Moon Through a Winter Tree (1957). An example of Grammer's treatment of natural subjects. Image available on the Internet and included in accordance with Title 17 U.S.C. Section 107.
In 1986 the Old Jail Art Center in Albany, Texas, organized Beyond Regionalism: The Fort Worth School (1945–1955): A Texas Sesquicentennial Exhibition, presenting works by members of the Fort Worth Circle. This exhibition marked the first attempt by a Texas museum to codify the membership of the Circle and present a broad sampling of art associated with its heyday. Three paintings by Grammer from the years 1950 to 1952 were included in this exhibit.

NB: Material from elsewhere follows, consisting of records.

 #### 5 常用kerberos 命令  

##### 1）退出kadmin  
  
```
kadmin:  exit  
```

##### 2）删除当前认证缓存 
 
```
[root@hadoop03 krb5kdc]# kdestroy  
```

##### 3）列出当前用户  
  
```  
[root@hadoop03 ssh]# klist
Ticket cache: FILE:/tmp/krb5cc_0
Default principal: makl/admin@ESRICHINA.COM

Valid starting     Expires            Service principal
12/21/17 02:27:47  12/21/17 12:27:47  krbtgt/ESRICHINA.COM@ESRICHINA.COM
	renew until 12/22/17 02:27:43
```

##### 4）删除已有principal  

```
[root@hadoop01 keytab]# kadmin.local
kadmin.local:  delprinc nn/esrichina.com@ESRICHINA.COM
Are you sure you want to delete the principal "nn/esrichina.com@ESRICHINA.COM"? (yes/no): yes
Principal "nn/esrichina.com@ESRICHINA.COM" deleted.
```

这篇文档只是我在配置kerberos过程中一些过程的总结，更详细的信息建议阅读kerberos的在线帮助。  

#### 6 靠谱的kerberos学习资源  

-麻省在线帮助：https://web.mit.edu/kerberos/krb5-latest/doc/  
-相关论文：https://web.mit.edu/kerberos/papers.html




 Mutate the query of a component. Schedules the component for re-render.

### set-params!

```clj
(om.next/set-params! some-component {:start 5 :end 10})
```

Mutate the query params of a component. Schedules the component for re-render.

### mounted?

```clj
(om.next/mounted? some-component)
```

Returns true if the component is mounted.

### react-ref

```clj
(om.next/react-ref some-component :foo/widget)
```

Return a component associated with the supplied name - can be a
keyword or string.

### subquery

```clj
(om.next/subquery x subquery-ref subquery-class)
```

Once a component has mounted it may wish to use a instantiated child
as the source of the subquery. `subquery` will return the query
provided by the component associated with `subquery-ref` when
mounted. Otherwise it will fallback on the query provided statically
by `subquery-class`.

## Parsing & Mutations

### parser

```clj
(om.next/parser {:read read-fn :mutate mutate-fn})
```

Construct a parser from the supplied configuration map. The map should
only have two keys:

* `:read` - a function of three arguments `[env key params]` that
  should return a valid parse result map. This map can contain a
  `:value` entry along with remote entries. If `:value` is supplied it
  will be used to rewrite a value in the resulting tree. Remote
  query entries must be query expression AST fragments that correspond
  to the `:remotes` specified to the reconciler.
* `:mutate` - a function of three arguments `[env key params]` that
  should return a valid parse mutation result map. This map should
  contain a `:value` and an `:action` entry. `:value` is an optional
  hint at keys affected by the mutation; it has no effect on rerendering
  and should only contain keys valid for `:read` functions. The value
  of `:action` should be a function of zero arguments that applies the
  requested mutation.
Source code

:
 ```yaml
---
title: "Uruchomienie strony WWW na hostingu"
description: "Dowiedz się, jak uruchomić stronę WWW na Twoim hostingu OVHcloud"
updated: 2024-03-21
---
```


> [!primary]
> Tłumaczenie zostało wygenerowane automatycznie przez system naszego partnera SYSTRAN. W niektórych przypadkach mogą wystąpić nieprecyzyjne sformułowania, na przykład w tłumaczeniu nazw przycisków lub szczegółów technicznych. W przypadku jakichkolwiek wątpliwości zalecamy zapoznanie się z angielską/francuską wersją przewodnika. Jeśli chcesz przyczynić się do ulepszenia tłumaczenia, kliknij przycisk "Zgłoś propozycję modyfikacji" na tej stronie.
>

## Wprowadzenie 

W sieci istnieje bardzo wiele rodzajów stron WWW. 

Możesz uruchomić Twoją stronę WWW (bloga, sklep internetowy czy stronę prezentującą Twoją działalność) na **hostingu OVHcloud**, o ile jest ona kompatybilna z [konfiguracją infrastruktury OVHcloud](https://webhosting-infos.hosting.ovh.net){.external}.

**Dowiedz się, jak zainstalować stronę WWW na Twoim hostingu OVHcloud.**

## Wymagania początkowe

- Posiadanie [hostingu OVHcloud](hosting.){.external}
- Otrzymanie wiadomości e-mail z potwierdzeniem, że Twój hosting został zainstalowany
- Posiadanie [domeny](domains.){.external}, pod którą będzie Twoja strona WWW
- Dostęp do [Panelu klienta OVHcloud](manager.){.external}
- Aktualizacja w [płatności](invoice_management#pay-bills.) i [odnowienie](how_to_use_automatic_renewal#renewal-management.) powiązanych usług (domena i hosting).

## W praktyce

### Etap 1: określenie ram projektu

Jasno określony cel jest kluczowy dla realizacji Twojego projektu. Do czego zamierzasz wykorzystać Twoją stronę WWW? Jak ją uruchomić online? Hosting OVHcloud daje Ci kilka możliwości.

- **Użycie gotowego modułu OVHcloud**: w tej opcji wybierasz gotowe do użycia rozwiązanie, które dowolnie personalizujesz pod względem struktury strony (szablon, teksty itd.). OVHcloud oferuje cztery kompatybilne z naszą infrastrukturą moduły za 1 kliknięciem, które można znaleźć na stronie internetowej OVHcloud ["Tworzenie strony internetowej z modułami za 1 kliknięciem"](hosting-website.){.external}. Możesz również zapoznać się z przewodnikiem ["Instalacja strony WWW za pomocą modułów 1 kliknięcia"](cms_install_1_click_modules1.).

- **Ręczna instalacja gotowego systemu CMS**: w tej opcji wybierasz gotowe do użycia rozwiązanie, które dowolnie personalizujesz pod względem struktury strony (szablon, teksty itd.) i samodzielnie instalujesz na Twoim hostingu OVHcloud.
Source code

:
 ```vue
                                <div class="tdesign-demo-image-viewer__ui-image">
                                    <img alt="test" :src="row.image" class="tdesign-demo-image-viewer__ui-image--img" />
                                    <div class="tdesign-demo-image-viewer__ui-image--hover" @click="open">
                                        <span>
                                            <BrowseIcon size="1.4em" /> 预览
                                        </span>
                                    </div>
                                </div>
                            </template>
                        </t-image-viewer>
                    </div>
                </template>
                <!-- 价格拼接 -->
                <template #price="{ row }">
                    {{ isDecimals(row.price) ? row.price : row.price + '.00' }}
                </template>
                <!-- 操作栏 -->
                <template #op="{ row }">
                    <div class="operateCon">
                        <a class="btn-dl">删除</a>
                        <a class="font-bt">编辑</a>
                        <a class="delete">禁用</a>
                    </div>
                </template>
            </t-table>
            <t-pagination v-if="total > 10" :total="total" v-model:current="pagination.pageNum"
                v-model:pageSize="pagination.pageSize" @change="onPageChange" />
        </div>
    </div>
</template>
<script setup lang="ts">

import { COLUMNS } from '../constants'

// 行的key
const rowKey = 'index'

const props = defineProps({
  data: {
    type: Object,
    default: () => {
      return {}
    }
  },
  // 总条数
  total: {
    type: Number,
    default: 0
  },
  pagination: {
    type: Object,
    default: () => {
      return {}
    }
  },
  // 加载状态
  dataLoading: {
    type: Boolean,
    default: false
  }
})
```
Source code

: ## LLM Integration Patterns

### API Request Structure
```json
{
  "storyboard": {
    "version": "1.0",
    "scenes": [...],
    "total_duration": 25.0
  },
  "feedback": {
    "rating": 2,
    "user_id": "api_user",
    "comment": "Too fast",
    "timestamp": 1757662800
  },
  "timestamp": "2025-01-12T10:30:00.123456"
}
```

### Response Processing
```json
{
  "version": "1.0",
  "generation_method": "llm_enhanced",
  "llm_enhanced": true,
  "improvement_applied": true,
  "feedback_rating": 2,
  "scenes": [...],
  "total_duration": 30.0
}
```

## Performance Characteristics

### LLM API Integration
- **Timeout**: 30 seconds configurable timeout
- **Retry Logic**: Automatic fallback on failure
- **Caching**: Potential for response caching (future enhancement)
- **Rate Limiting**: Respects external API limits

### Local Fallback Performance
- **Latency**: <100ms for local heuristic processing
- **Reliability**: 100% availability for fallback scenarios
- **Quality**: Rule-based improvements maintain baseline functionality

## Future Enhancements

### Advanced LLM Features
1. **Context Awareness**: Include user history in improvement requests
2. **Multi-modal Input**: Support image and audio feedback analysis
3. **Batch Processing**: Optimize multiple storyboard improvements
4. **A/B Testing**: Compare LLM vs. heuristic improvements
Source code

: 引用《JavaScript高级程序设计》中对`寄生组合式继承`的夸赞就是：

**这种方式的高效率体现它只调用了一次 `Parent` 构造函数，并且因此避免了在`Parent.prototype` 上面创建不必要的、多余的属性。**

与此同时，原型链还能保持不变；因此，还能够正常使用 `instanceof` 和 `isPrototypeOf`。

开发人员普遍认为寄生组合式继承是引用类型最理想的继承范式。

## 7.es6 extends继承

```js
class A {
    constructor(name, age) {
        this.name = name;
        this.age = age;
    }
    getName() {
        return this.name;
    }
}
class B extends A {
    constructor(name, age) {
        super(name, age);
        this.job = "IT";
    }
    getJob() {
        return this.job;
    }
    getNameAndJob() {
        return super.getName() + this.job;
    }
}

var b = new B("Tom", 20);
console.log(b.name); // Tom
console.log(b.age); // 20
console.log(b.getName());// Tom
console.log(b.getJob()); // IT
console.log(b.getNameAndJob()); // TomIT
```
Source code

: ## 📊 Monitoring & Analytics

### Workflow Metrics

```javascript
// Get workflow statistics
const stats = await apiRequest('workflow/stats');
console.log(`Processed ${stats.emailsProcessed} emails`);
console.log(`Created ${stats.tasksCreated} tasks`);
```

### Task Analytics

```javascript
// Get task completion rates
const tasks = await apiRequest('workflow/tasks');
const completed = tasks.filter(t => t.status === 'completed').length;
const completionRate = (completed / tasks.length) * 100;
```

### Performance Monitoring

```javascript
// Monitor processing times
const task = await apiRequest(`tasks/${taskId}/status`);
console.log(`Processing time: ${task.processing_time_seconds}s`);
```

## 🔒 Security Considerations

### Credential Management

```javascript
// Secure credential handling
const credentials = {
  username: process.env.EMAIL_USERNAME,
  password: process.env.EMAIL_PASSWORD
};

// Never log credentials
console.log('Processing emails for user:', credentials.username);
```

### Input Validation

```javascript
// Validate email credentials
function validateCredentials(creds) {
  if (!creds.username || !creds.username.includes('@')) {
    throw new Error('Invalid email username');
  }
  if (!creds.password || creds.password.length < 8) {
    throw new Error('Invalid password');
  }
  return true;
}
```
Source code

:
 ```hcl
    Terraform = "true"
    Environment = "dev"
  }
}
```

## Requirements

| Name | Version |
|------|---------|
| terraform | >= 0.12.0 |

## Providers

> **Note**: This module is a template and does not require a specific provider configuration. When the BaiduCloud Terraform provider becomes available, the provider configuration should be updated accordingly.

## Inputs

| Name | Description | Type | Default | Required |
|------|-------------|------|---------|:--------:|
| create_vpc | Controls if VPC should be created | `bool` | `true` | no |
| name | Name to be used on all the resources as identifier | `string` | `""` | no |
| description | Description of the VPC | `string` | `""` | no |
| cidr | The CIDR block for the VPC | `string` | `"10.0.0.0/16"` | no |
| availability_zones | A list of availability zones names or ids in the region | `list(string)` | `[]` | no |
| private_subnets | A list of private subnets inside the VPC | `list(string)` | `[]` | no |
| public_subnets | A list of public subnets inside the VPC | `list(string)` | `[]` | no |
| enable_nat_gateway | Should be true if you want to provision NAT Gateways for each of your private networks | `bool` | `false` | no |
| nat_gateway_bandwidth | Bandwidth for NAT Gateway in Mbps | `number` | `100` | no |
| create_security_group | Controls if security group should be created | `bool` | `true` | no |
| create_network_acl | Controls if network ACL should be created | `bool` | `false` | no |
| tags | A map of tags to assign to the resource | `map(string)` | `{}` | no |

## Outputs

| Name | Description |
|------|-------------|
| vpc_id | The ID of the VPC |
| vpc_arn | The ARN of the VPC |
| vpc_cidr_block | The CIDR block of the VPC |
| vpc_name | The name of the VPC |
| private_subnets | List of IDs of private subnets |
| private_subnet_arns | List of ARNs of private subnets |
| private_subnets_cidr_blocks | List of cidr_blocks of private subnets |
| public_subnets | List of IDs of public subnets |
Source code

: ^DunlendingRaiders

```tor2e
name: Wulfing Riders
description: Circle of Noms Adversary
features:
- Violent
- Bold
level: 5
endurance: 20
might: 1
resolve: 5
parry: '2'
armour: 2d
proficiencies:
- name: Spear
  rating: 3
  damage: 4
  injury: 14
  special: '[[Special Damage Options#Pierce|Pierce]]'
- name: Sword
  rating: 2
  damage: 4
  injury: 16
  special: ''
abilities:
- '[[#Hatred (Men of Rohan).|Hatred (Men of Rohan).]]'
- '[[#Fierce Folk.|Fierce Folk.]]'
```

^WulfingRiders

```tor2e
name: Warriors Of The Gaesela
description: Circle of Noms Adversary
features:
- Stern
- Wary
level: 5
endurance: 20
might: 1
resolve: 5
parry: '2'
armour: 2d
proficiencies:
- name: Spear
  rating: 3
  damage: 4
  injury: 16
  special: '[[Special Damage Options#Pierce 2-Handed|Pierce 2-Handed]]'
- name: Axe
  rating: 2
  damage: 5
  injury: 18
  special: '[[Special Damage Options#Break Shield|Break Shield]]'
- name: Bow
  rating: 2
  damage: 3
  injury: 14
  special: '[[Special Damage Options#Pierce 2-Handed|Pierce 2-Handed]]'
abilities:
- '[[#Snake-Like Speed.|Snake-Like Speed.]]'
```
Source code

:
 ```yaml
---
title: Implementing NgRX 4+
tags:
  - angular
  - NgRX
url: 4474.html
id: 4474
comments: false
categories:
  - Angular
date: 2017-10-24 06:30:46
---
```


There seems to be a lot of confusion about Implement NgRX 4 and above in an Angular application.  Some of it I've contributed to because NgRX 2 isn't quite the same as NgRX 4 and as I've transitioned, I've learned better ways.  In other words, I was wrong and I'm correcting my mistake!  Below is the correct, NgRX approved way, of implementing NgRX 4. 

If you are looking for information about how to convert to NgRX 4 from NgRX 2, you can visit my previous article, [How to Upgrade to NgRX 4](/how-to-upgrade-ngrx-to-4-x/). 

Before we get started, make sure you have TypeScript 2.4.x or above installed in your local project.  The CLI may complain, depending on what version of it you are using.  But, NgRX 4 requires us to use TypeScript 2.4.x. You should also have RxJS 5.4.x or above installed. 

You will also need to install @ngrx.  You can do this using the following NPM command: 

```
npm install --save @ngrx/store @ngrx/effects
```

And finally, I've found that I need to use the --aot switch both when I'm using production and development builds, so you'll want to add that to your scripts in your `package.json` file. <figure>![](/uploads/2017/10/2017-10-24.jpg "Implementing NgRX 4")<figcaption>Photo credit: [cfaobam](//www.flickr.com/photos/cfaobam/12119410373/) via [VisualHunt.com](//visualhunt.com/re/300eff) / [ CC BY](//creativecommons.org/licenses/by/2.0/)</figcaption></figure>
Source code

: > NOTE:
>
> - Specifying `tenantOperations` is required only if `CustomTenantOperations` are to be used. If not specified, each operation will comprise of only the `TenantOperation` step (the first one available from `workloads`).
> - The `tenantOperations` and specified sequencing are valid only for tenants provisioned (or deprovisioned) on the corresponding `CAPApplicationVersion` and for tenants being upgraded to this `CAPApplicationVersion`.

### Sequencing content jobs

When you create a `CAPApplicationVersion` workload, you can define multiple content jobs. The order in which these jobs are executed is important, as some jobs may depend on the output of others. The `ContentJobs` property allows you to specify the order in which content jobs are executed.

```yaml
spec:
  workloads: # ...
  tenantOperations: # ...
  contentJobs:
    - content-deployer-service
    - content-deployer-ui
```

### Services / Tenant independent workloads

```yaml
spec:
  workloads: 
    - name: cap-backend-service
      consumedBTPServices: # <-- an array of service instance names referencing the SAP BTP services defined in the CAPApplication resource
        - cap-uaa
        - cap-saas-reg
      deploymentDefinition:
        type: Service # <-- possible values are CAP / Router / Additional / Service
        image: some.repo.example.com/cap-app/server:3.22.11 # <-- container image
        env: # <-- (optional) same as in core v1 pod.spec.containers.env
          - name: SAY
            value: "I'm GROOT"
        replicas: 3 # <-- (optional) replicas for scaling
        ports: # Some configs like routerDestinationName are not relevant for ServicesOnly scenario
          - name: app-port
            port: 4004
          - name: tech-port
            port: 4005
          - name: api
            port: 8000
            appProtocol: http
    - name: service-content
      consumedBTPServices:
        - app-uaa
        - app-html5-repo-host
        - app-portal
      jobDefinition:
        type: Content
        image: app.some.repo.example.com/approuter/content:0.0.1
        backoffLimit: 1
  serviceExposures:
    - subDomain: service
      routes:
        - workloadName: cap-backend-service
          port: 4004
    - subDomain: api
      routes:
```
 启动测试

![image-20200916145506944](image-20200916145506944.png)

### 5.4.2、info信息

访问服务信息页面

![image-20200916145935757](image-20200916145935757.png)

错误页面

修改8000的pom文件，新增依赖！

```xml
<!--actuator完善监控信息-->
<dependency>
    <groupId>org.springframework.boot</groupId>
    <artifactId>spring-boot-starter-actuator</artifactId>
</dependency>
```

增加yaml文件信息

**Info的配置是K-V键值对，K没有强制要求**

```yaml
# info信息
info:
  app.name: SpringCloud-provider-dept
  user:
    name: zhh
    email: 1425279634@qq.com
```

In 2002 David Dike Fine Art in Dallas held a two-person exhibition, featuring works by Grammer and José Cisneros. In 2008 Grammer’s art was included in Intimate Modernism: Fort Worth Circle Artists in the 1940s, a retrospective exhibition organized by the Amon Carter Museum of American Art. The Old Jail Art Center featured his work in a solo exhibition, Texas Moderns: George Grammer, in 2014. In April 2017 his Fort Worth alma mater, Texas Wesleyan University, presented the retrospective exhibit George Grammer: Full Circle.

Paintings by Grammer are represented in the permanent collections of the Amon Carter Museum of American Art, Dallas Museum of Art, Longview Museum of Fine Arts, Modern Art Museum of Fort Worth, Old Jail Art Center, and San Antonio Art League & Museum.

Throughout his life after his move to New York, Grammer made frequent trips to Texas to visit family and friends, maintain gallery representation, and attend numerous art-related events. George Grammer died at the age of ninety in a hospital in New York City on May 20, 2019. He outlived his wife, June, by twenty-five years. He was the youngest member of the Fort Worth Circle and the last to pass away.